The campus was privileged, last weekend, to host a conference called Digital Diploma Mills. The conference was developed and carried through by David Noble, Hixon-Riggs Visiting Professor of Science, Technology, and Society. David's paper on Digital Diploma Mills represents the background for this conference.
It was an intellectually exciting conference on a timely issue. Many interesting people came to Claremont to speak about a collection of topics that ranged from basic problems of labor history to the newest challenges of digital "distance learning." All in all, it was one of the most appropriate conferences that I have witnessed at Harvey Mudd College -- appropriate because it inquired directly into the impact of science and technology on human and social values without pulling any punches.
I have just one complaint but it seems to me that it is a basic one that we need to deal with before this discussion continues. While some panelists tried to address this point, I thought they clearly failed. As evidence, look at the article by Jeffrey Young in The Chronicle of Higher Education for May 8, 1998. "Why is higher education so infatuated with technology?" Young asks. Over and over, the potential villain is "technology." The conference participants regularly made the same broad references.
My complaint is about this word. I agree with the Spanish philosophy Jose Ortega y Gasset that, stripping technology away from man would be equivalent to taking man away from man. ("Man the Technician") That is, the impulse of technology seems to be with man from the origins; the presence of tools is how archaeologists suggest the presence of man instead of his precursors. As I see it, technology is a pervasive human trait. That is, humans are distinguished by their interest in changing the way the world is. Humans are such passionate technicians, in fact, that they rarely even notice their instinctive life.
In this respect, higher education, as such, is an expression of technology. It is a way of re-designing the world in order to better achieve certain human purposes. Like most advanced technologies, higher education is complex. That is, it involves bringing people together in a variety of ways and arranging for them to interact through diverse media. It is a complex, carefully designed world and not a natural one. Taken literally, the question above does not make sense. Higher education is not infatuated with technology; it is already a complex form of human technology.
One of these "designs" is the four-year residential college. It is different from an on-the-job training school and from a research university. The actual structure (arrangement) of a technology has some correspondence to the goals we seek to achieve. The question before us, then, is not whether technology is to be used in college but whether a certain subordinate technology can be usefully employed in an overall college design, that is, within the overarching technology of college life. We already use countless subordinate technologies in achieving that design; and we have been doing that as long as residential colleges have existed.
As a piece of subordinate technology, the computer has been around and has demonstrated its usefulness for a long time. In more recent time, however, computers have gotten "wired" so that they are interconnected in huge networks. Participation in the Internet, in fact, opens a personal computer to worldwide communications. To what degree is this technology useful within the overall design of a four-year residential college; and what impact would it have on college life. These are the questions that seem appropriate to ask.
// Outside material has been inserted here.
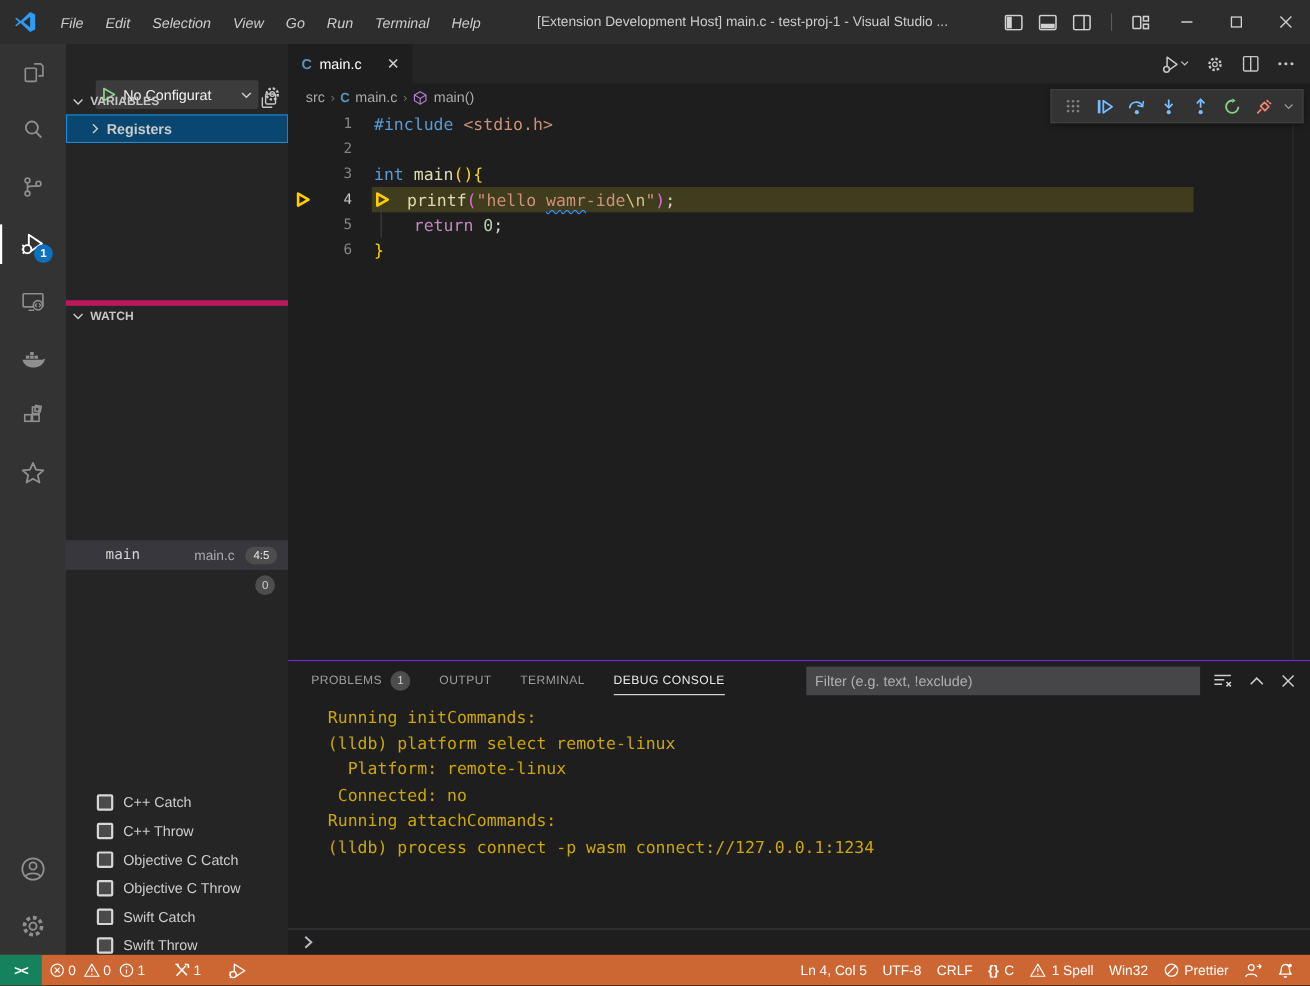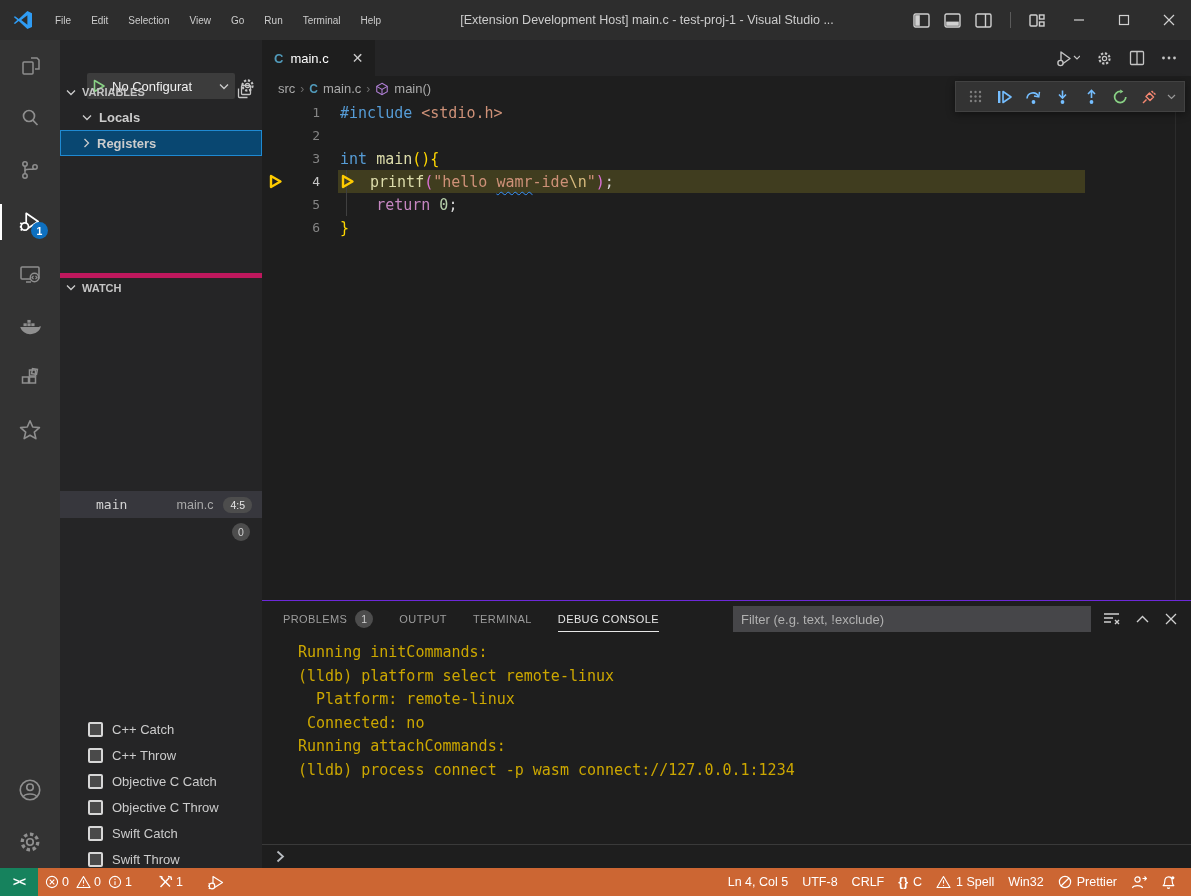"File" .menu-item { font-size: 10px -> 13px; font-style: none -> italic }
The central question, in fact, is whether the computer network should figure into pedagogy or whether there is something in this application that will detract from the educational experience and cause us to fail in meeting our educational goals. These are basic questions about "design" and they should enter into every application of subordinate technologies within any over-arching structure of behavior.
What we need to remember is that technology is no villain. That's like accusing men of original sin. The issue, as Ortega argues, is determining our own "vital interests." These are what should determine the pieces that go together in our designs. The great problem of our time, as Ortega also realized, is that we are rapidly losing touch with our vital interests. If we merely welcome change because machines have been invented and we consistently ignore what we are all about, we invite disaster. We could design a new university in which no one really belongs -- no student body and no faculty.